Lastly, I wish to address the offensive and arrogant notion that heterosexuality is preferable.  I often hear people say things such as "suffering from same-sex attraction".  I do not suffer from same-sex attraction.  I have never at any point in my life suffered from my same-sex attractions.  I have suffered; however, that suffering has not been from the attraction itself but from the conflict within me caused by being taught that my own natural feelings were evil.  Therefore, I have suffered from heterosexism, but not homosexuality.  I have undergone no more suffering from being homosexual than a straight person undergoes for being heterosexual.  The mere suggestion that homosexuals are "suffering" from some sort of condition implies that it is preferable to be heterosexual.  I reject this premise.  I do not believe that any one sexual orientation is preferable to another.  Yes, copulation is only possible between people of the opposite sex.  But, even if sexual orientation were a choice and everyone in the entire population chose to be gay, society would perpetuate itself.  The will to live--to perpetuate one's own species--is very strong.

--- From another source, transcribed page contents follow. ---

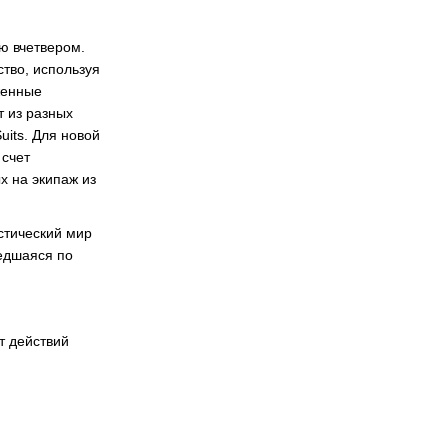
ю вчетвером.
ство, используя
женные
т из разных
uits. Для новой
 счет
 на экипаж из
стический мир
шедшаяся по
т действий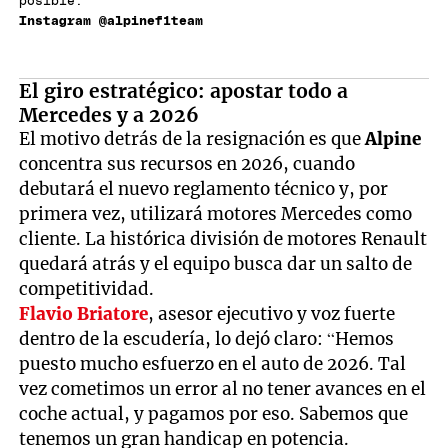
posible.
Instagram @alpinef1team
El giro estratégico: apostar todo a
Mercedes y a 2026
El motivo detrás de la resignación es que
Alpine
concentra sus recursos en 2026, cuando
debutará el nuevo reglamento técnico y, por
primera vez, utilizará motores Mercedes como
cliente. La histórica división de motores Renault
quedará atrás y el equipo busca dar un salto de
competitividad.
Flavio Briatore
, asesor ejecutivo y voz fuerte
dentro de la escudería, lo dejó claro: “Hemos
puesto mucho esfuerzo en el auto de 2026. Tal
vez cometimos un error al no tener avances en el
coche actual, y pagamos por eso. Sabemos que
tenemos un gran handicap en potencia.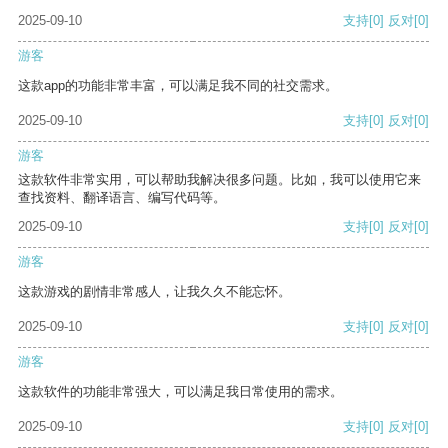
2025-09-10
支持
[0]
反对
[0]
游客
这款app的功能非常丰富，可以满足我不同的社交需求。
2025-09-10
支持
[0]
反对
[0]
游客
这款软件非常实用，可以帮助我解决很多问题。比如，我可以使用它来
查找资料、翻译语言、编写代码等。
2025-09-10
支持
[0]
反对
[0]
游客
这款游戏的剧情非常感人，让我久久不能忘怀。
2025-09-10
支持
[0]
反对
[0]
游客
这款软件的功能非常强大，可以满足我日常使用的需求。
2025-09-10
支持
[0]
反对
[0]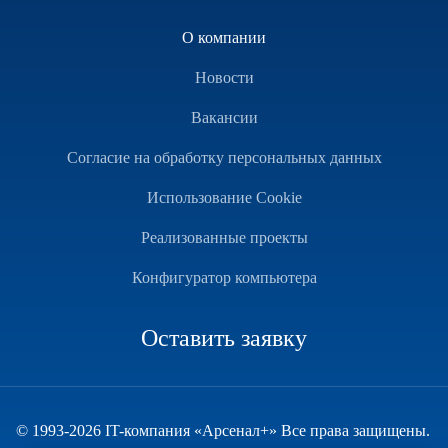
О компании
Новости
Вакансии
Согласие на обработку персональных данных
Использование Cookie
Реализованные проекты
Конфигуратор компьютера
Оставить заявку
© 1993-2026 IT-компания «Арсенал+» Все права защищены.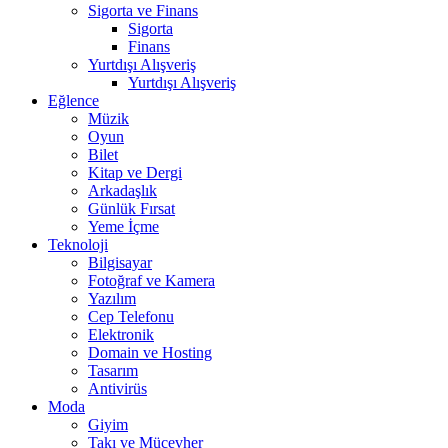
Sigorta ve Finans
Sigorta
Finans
Yurtdışı Alışveriş
Yurtdışı Alışveriş
Eğlence
Müzik
Oyun
Bilet
Kitap ve Dergi
Arkadaşlık
Günlük Fırsat
Yeme İçme
Teknoloji
Bilgisayar
Fotoğraf ve Kamera
Yazılım
Cep Telefonu
Elektronik
Domain ve Hosting
Tasarım
Antivirüs
Moda
Giyim
Takı ve Mücevher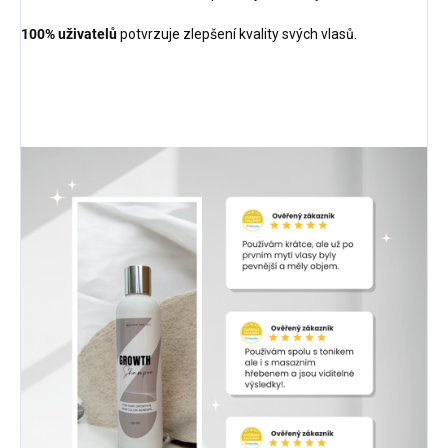
100% uživatelů
potvrzuje zlepšení kvality svých vlasů.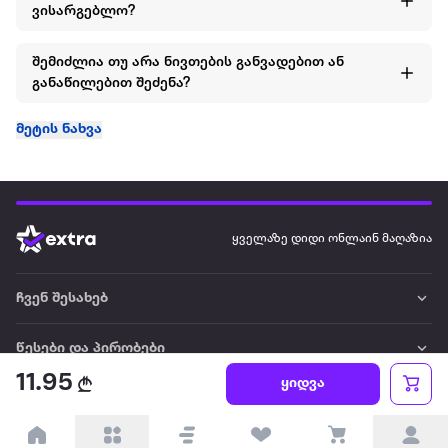
ვისარგებლო?
შემიძლია თუ არა ნივთების განვადებით ან
განაწილებით შეძენა?
მეტის ნახვა
ყველაზე დიდი ონლაინ მაღაზია
ჩვენ შესახებ
წესები და პირობები
11.95
ყიდვა
პარტნიორებისთვის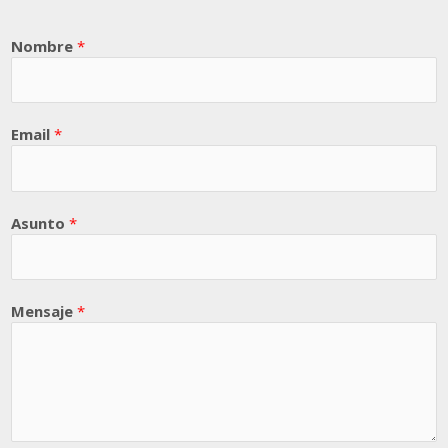
Nombre
*
Email
*
Asunto
*
Mensaje
*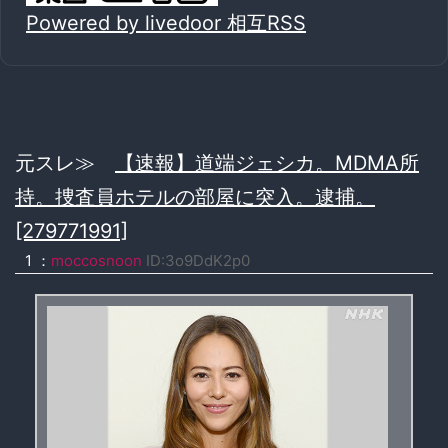
Powered by livedoor 相互RSS
元スレ≫
【速報】道端ジェシカ。MDMA所
持。捜査員ホテルの部屋に突入。逮捕。
[279771991]
1 ：
moccosnoon
ID:3o9DdK2p0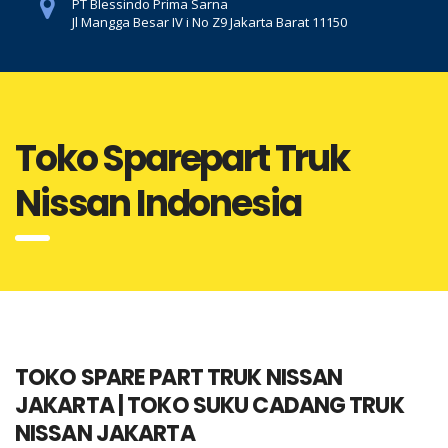
PT Blessindo Prima Sarna
Jl Mangga Besar IV i No Z9 Jakarta Barat 11150
Toko Sparepart Truk
Nissan Indonesia
TOKO SPARE PART TRUK NISSAN
JAKARTA | TOKO SUKU CADANG TRUK
NISSAN JAKARTA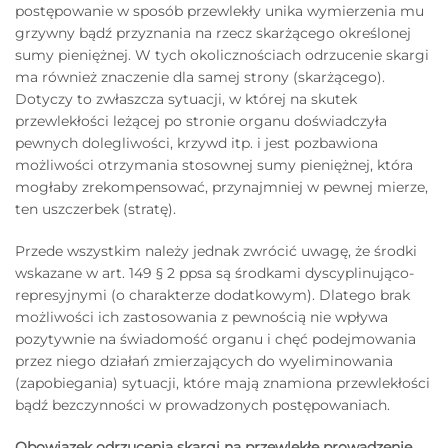
postępowanie w sposób przewlekły unika wymierzenia mu
grzywny bądź przyznania na rzecz skarżącego określonej
sumy pieniężnej. W tych okolicznościach odrzucenie skargi
ma również znaczenie dla samej strony (skarżącego).
Dotyczy to zwłaszcza sytuacji, w której na skutek
przewlekłości leżącej po stronie organu doświadczyła
pewnych dolegliwości, krzywd itp. i jest pozbawiona
możliwości otrzymania stosownej sumy pieniężnej, która
mogłaby zrekompensować, przynajmniej w pewnej mierze,
ten uszczerbek (stratę).
Przede wszystkim należy jednak zwrócić uwagę, że środki
wskazane w art. 149 § 2 ppsa są środkami dyscyplinująco-
represyjnymi (o charakterze dodatkowym). Dlatego brak
możliwości ich zastosowania z pewnością nie wpływa
pozytywnie na świadomość organu i chęć podejmowania
przez niego działań zmierzających do wyeliminowania
(zapobiegania) sytuacji, które mają znamiona przewlekłości
bądź bezczynności w prowadzonych postępowaniach.
Obowiązek odrzucenia skargi na przewlekłe prowadzenie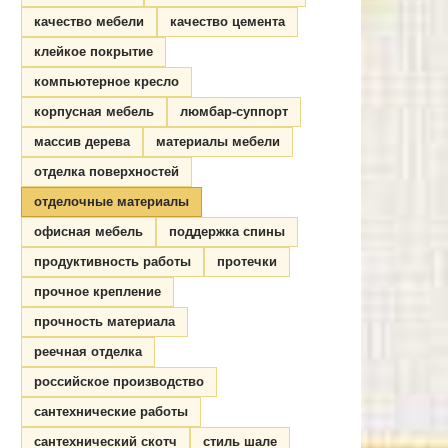
качество мебели
качество цемента
клейкое покрытие
компьютерное кресло
корпусная мебель
люмбар-суппорт
массив дерева
материалы мебели
отделка поверхностей
отделочные материалы
офисная мебель
поддержка спины
продуктивность работы
протечки
прочное крепление
прочность материала
реечная отделка
российское производство
сантехнические работы
сантехнический скотч
стиль шале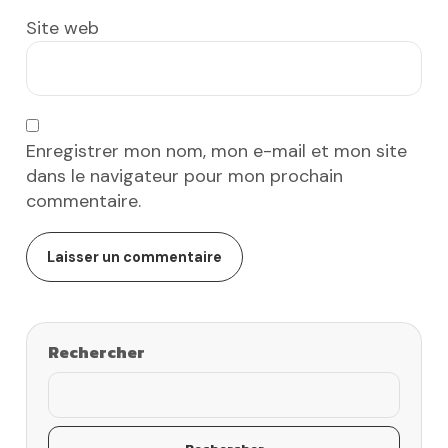
Site web
Enregistrer mon nom, mon e-mail et mon site
dans le navigateur pour mon prochain
commentaire.
Rechercher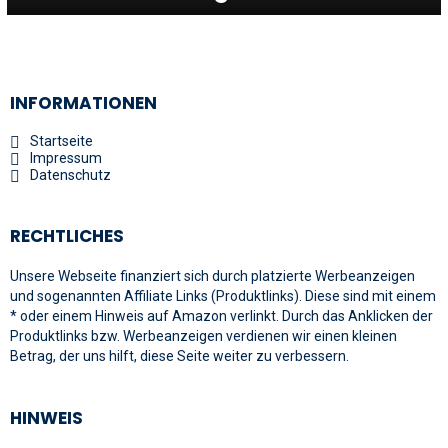
INFORMATIONEN
Startseite
Impressum
Datenschutz
RECHTLICHES
Unsere Webseite finanziert sich durch platzierte Werbeanzeigen
und sogenannten Affiliate Links (Produktlinks). Diese sind mit einem
* oder einem Hinweis auf Amazon verlinkt. Durch das Anklicken der
Produktlinks bzw. Werbeanzeigen verdienen wir einen kleinen
Betrag, der uns hilft, diese Seite weiter zu verbessern.
HINWEIS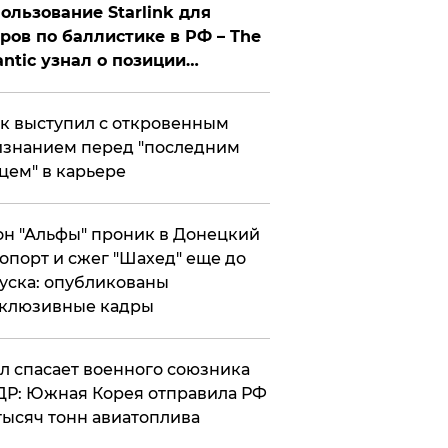
ользование Starlink для
ров по баллистике в РФ – The
antic узнал о позиции
знесмена
к выступил с откровенным
знанием перед "последним
цем" в карьере
н "Альфы" проник в Донецкий
опорт и сжег "Шахед" еще до
уска: опубликованы
склюзивные кадры
ул спасает военного союзника
Р: Южная Корея отправила РФ
тысяч тонн авиатоплива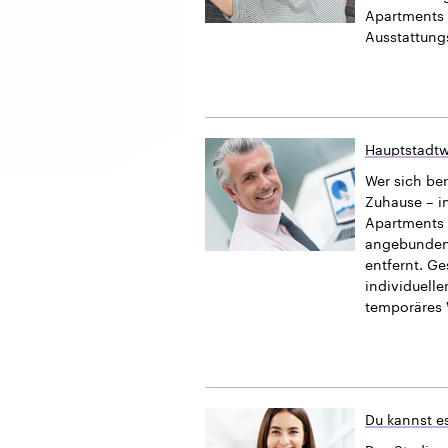
Apartments 
Ausstattung
Hauptstadtw
Wer sich ber
Zuhause – i
Apartments b
angebundener
entfernt. G
individuelle
temporäres 
Du kannst es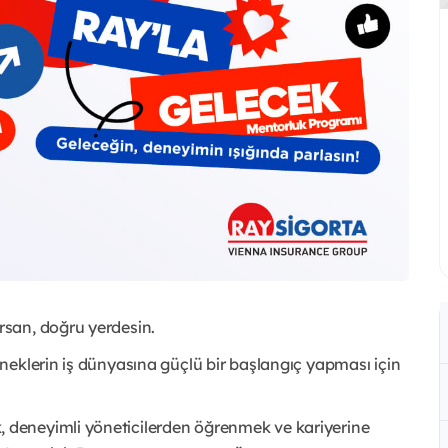
san, doğru yerdesin.
neklerin iş dünyasına güçlü bir başlangıç yapması için
deneyimli yöneticilerden öğrenmek ve kariyerine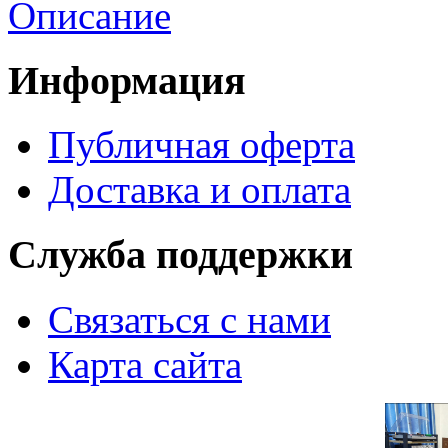
Описание
Информация
Публичная оферта
Доставка и оплата
Служба поддержки
Связаться с нами
Карта сайта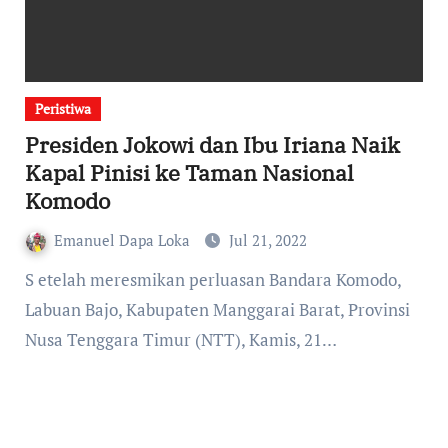
Peristiwa
Presiden Jokowi dan Ibu Iriana Naik
Kapal Pinisi ke Taman Nasional
Komodo
Emanuel Dapa Loka
Jul 21, 2022
S etelah meresmikan perluasan Bandara Komodo,
Labuan Bajo, Kabupaten Manggarai Barat, Provinsi
Nusa Tenggara Timur (NTT), Kamis, 21…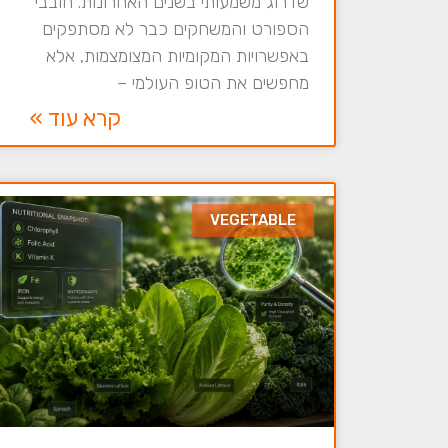
שדרוג משמעותי בשנים האחרונות. חובבי
הספורט והמשחקים כבר לא מסתפקים
באפשרויות המקומיות המצומצמות, אלא
מחפשים את הטופ העולמי –
קרא עוד »
VEGETABLE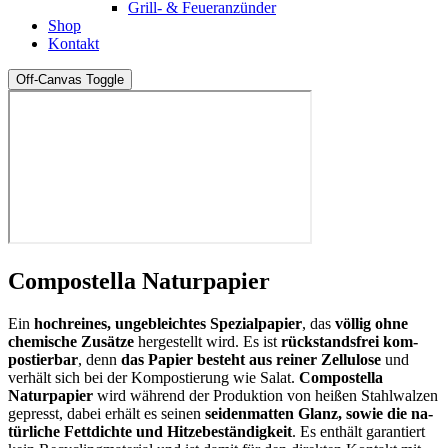
Grill- & Feueranzünder
Shop
Kontakt
Off-Canvas Toggle
Compostella Naturpapier
Ein
hochreines, ungebleichtes Spezialpapier
, das
völlig ohne
chemische Zusätze
hergestellt wird. Es ist
rück­stands­frei kom­
postier­bar
, denn
das Pa­pier besteht aus reiner Zellulose
und
verhält sich bei der Kom­pos­tierung wie Sa­lat.
Compostella
Naturpapier
wird während der Pro­duk­tion von heißen Stahl­wal­zen
gepresst, dabei erhält es seinen
sei­den­mat­ten Glanz, sowie die na­
tür­liche Fett­dich­te und Hitze­be­ständig­keit
. Es enthält ga­ran­tiert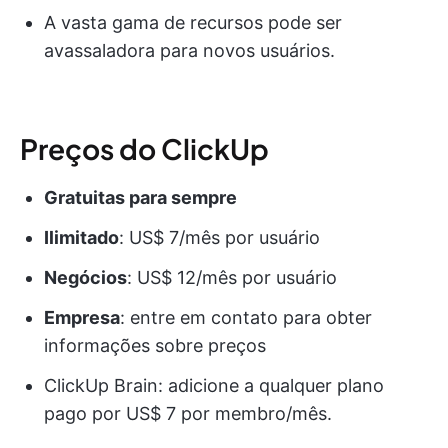
A vasta gama de recursos pode ser
avassaladora para novos usuários.
Preços do ClickUp
Gratuitas para sempre
Ilimitado
: US$ 7/mês por usuário
Negócios
: US$ 12/mês por usuário
Empresa
: entre em contato para obter
informações sobre preços
ClickUp Brain: adicione a qualquer plano
pago por US$ 7 por membro/mês.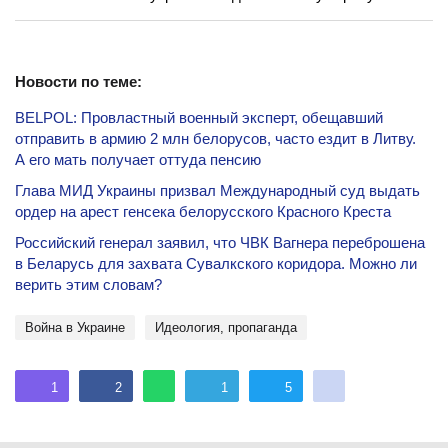
Новости по теме:
BELPOL: Провластный военный эксперт, обещавший
отправить в армию 2 млн белорусов, часто ездит в Литву.
А его мать получает оттуда пенсию
Глава МИД Украины призвал Международный суд выдать
ордер на арест генсека белорусского Красного Креста
Российский генерал заявил, что ЧВК Вагнера переброшена
в Беларусь для захвата Сувалкского коридора. Можно ли
верить этим словам?
Война в Украине
идеология, пропаганда
1
2
1
5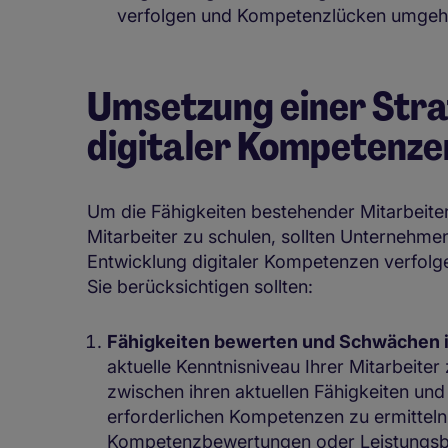
verfolgen und Kompetenzlücken umgehe
Umsetzung einer Stra
digitaler Kompetenze
Um die Fähigkeiten bestehender Mitarbeiter
Mitarbeiter zu schulen, sollten Unternehmen
Entwicklung digitaler Kompetenzen verfolgen
Sie berücksichtigen sollten:
Fähigkeiten bewerten und Schwächen i
aktuelle Kenntnisniveau Ihrer Mitarbeite
zwischen ihren aktuellen Fähigkeiten und
erforderlichen Kompetenzen zu ermitteln
Kompetenzbewertungen oder Leistungsbe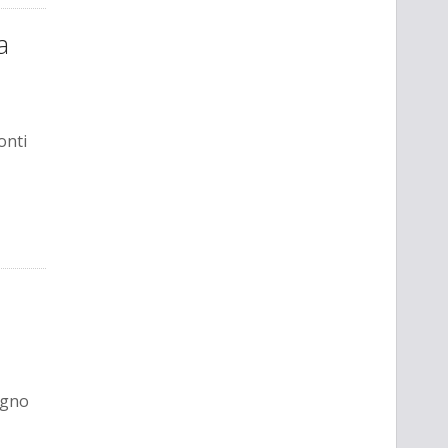
a
onti
egno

Finally, I just wanted to point out the ridiculousness of DADT.  Forbidding gay people from being open about their sexual orientation is just as ridiculous as forbidding women from being open about the fact that they are female.  DADT is fully equivalent of asking all female military personnel to hide the fact that they are women.  But, just for the sake of completely exposing the ridiculous nature of this measure, let us assume the (rather false) premise that sexual orientation is a choice--that is, let us believe that everyone is capable of choosing their own sexual orientation and changing it at any moment.  In that case, DADT is equivalent to forbidding those whose favorite music is country from being able to let anyone else know their taste in music--not allowing them to listen to country music except when in private, and not allowing them to tell anyone else serving in the military that they enjoy listening to country music.  A ban on music altogether would make more sense, but DADT does not ban disclosure of sexual orientation for all, only for those who are not straight.  Therefore, whether sexual orientation is a choice or not (and it certainly is not), DADT makes no sense.